Dosyanın incelenmesinden, İçişleri Bakanlığı Emniyet Genel Müdürlüğü’nce 6136 sayılı ve 2521 sayılı Kanunlar kapsamına girmeyen bu nedenle kolaylıkla elde edilebilen ses ve gaz tabancalarının bazı şahıslarca gasp, soygun ve hırsızlık olaylarında kullanıldığının, gerçeğe yakın ses çıkaran bu tabancaların kullanılması sonucu çıkan seslerin vatandaşlar arasında korku ve paniğe sebep olduğunun belirtilerek ses, gaz ve oyuncak tabancaların, ithali izne bağlı malları gösterir gümrük tarife istatistik pozisyonuna alınmasının Dış Ticaret Müsteşarlığından istenilmesi üzerine belirtilen silahların 31.12.1997 tarihli ve 23217 sayılı Resmi Gazete’de yayımlanan 98/11 sayılı Tebliğ kapsamına alındığı ve bu maddelerin ithalatının genel güvenlik ve asayiş yönünden uygun olduğunun İçişleri Bakanlığından alınacak uygunluk yazısına bağlandığı, sistemin dava konusu edilen ve 31.12.2000 tarih ve 24274 sayılı Resmi Gazete’de yayımlanan 2000/11 sayılı Tebliğle de devam ettirildiği, yine dava konusu edilen İçişleri Bakanlığı’nın 27.11.2000 tarih ve 1065 sayılı Talimatıyla da Jandarma Genel Komutanlığı’ndan, Emniyet Genel Müdürlüğü’nden ve 81 İl Valiliğinden Tebliğ kapsamına alınan kuru sıkı ses ve gaz tabancalarını Bakanlık izni olmadan satanlar hakkında yurda gümrüksüz kaçak mal sokmaktan işlem yapılması gerektiğinin belirtilerek etkili ve süreklilik arzeden bir denetim mekanizması oluşturulmasının istenildiği, bu talimata dayanılarak Ankara Valiliği’nin 20.12.2000 tarihli onayıyla 1996 yılından beri yasak olduğu halde, geçmiş yıllarda verilen ithal izinlerine dayanarak kuru sıkı ses ve gaz tabancası ithal edildiğinin ve satıldığının belirtilerek gerekli işlemlerin yapılması için komisyon kurulduğu, davacının işyerinde yapılan denetim sonucunda belirtilen nitelikteki tabanca ve mermilerine elkonulduğu anlaşılmaktadır.

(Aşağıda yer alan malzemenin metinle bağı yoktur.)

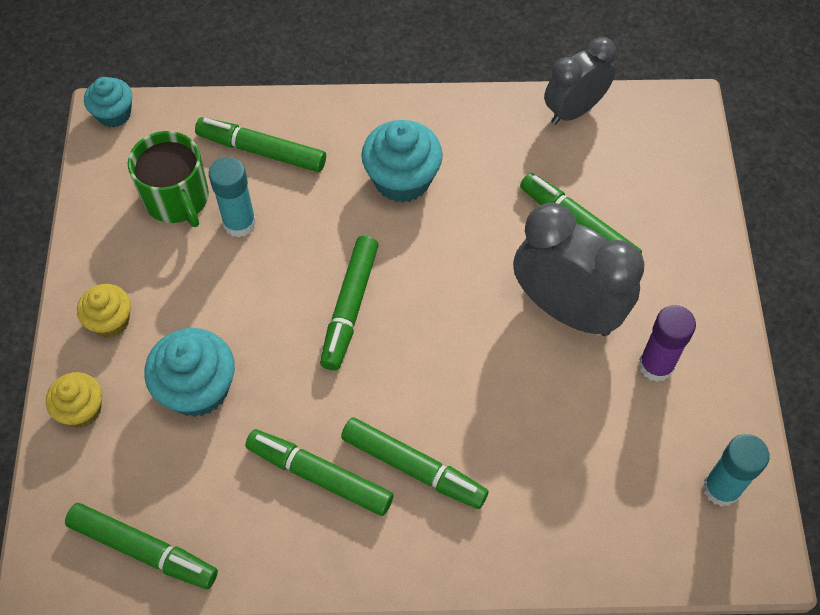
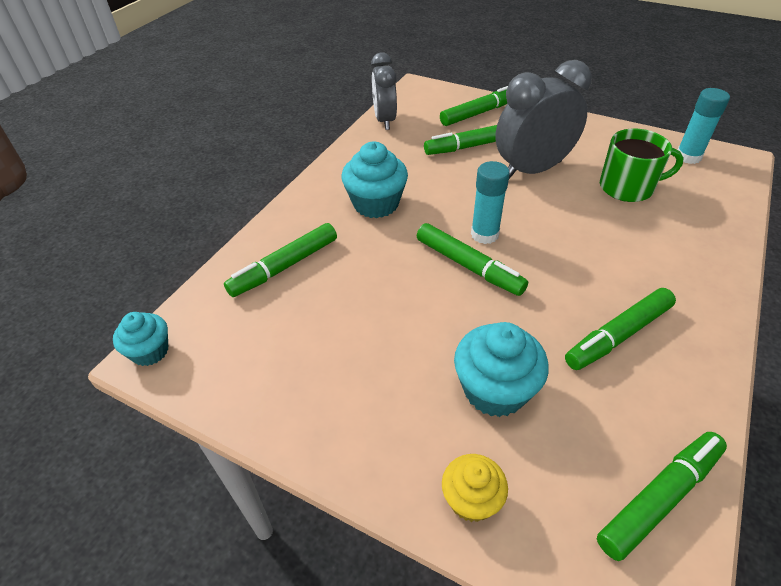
camera: 60 degrees left, 15 degrees down
(110, 321) = (380, 435): yellow cupcake -> none
(177, 198) = (284, 336): green mug -> green mug (627, 187)
(239, 223) = (343, 303): turquoise glue stick -> turquoise glue stick (484, 234)
(413, 468) = (629, 279): green marker -> green marker (479, 113)
(656, 365) = (591, 151): purple glue stick -> none

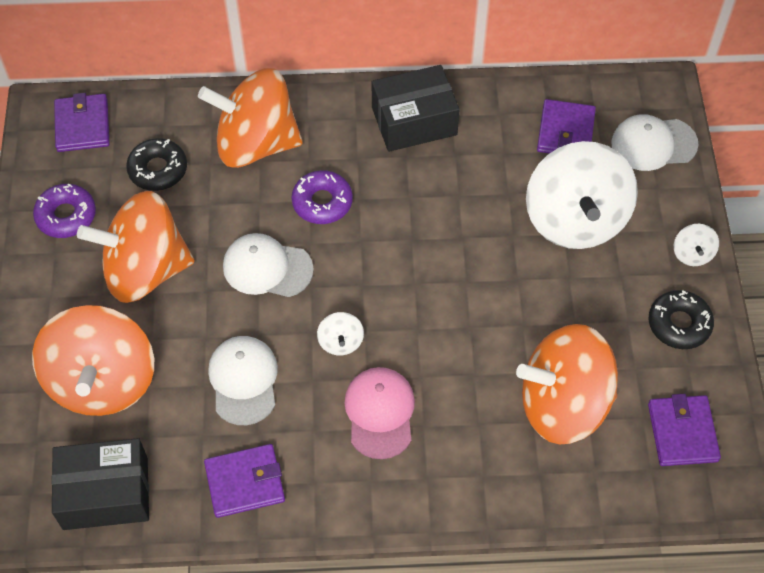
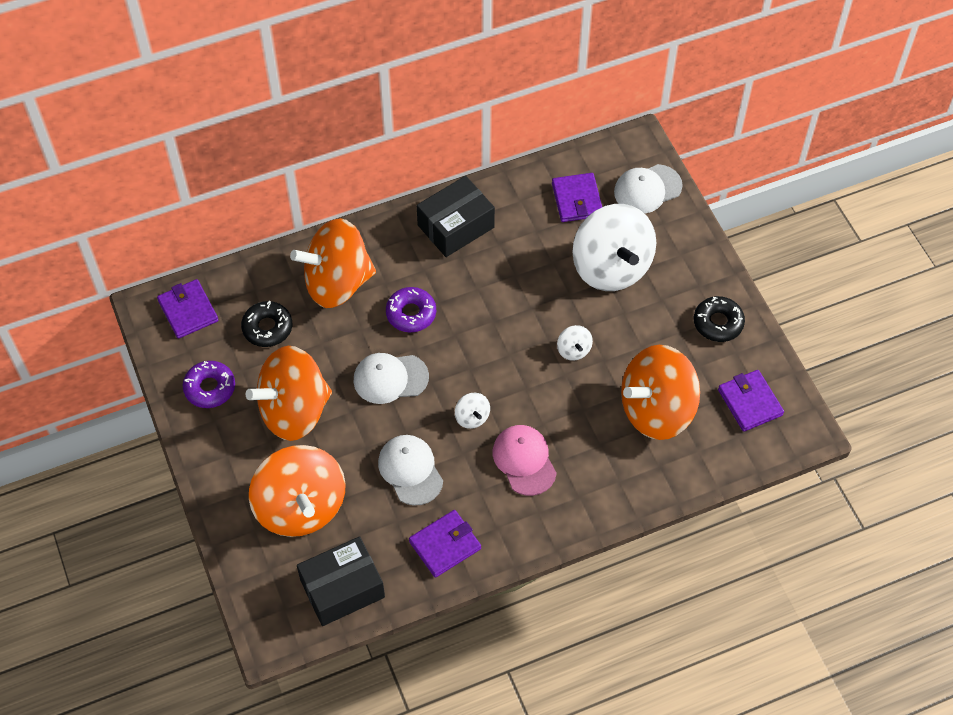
camera: 20 degrees left, 0 degrees up
(692, 254) = (708, 266): white spinning top -> white spinning top (573, 350)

Belirtilen tüm bu durum ve yukarıda yer verilen düzenlemeler dikkate alındığında yasal yetkiler kullanılarak, değişik suçlarda kullanıldığı ve halk arasında korku ve paniğe yolaçtığı anlaşılan tabancaların suç işlenmesini önlemek, güvenlik ve asayiş ile kamu düzenini korumak amacıyla ithalinin izne bağlanmasına, ithal izni koşulu getiririldikten sonra izinsiz satışı yapılan tabancalar hakkında işlem yapılmasının istenilmesine ve yasal işlem yapılmak üzere davacının işyerinde bulunan tabanca ve mermilerine elkonulmasına ilişkin dava konusu işlemlerde hukuka aykırılık görülmemektedir.
Açıklanan nedenlerle, dava konusu işlemlerde hukuka aykırılık görülmediğinden davanın reddine, yargılama giderlerinin davacı üzerinde bırakılmasına 19.3.2003 tarihinde oybirliğiyle karar verildi.